Mochtar Lubis dalam bukunya berjudul, ‘Jalan Tak Ada Ujung’ bercerita tentang peran para bandit. Peneliti Onghokham, Sartono Kartodirjo dan Michael Williams serta Anton Lucas juga menunjukkan besarnya peranan para bandit dalam sejarah Indonesia.

Kata "Garong" dan kaitannya dengan pencurian pertama kali muncul pada tahun 1945 atau masa-masa Perang Kemerdekaan. Di era yang tidak kondusif tersebut, banyak orang memanfaatkan situasi untuk melakukan tindak kriminal pencurian. Biasanya para pelaku bergerak berkelompok dan tidak terafiliasi dengan pihak tentara Indonesia atau laskar.

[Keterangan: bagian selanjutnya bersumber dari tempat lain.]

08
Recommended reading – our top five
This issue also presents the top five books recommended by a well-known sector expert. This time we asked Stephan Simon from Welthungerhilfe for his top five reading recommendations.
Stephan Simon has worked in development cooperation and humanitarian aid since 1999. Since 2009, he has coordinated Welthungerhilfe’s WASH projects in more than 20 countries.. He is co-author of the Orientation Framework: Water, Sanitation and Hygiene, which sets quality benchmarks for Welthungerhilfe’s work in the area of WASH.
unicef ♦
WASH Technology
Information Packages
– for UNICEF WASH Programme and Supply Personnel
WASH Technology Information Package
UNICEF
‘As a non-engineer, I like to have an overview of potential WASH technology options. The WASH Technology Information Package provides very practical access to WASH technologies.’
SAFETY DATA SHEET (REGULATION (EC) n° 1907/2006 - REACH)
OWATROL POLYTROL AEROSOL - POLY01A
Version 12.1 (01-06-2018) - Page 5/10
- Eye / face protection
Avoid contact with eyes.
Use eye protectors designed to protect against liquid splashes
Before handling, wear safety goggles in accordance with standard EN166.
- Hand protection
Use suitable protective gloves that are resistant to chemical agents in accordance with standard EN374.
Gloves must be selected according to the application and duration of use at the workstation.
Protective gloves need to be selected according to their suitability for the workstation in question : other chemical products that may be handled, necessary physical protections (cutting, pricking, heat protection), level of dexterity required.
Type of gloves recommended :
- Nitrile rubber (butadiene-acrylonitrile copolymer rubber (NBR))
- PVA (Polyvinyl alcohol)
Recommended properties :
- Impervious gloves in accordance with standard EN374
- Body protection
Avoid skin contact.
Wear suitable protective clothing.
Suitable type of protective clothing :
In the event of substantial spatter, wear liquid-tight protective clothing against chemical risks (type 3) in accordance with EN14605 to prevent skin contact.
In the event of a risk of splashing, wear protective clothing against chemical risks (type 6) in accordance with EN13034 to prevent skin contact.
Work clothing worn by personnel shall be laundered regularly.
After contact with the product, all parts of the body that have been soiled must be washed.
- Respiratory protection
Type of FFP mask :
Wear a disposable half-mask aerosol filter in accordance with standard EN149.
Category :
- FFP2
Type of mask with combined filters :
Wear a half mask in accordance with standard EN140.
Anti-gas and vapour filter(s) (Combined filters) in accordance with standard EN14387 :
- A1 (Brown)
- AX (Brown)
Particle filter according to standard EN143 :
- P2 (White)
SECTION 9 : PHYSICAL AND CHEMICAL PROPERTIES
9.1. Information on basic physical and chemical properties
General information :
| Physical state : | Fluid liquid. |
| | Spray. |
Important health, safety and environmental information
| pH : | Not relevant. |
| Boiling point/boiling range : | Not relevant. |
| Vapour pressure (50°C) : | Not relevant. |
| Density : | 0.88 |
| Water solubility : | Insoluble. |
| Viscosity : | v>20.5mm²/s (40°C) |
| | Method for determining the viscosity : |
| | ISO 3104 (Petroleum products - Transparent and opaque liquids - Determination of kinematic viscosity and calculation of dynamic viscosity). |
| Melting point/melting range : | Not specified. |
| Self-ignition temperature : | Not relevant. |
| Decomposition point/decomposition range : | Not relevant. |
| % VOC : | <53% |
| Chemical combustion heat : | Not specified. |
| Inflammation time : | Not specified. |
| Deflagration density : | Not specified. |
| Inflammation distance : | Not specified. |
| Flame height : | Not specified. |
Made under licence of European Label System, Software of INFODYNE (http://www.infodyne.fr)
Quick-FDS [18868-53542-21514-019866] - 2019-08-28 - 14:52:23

Nah, mereka menamai identitas diri sebagai kelompok garong. Penamaan ini kemudian ditanya oleh sastrawan Pramoedya Ananta Toer yang kebetulan di era awal kemerdekaan sempat menjadi tentara di Cikampek dan bersinggungan dengan mereka. 

"Itu aku pertama kali dengar kata garong. Jadi, kutanyakan apa artinya. Jawabannya: singkatan dari gabungan romusha ngamuk," kata Pram di Jalan Raya Pos, Jalan Raya Daendels (1995)

Pram mengaku kaget mendengar jawaban tersebut. Dia kira itu berasal dari bahasa Jawa, ternyata singkatan kalimat dari gabungan romusha ngamuk. Lebih lanjut, Pram menceritakan kelompok garong melakukan perampokan karena ketiadaan otoritas bertindak. 

"Dalam vakum kekuasaan, mereka melakukan perampokan di mana-mana," tulis Pram. 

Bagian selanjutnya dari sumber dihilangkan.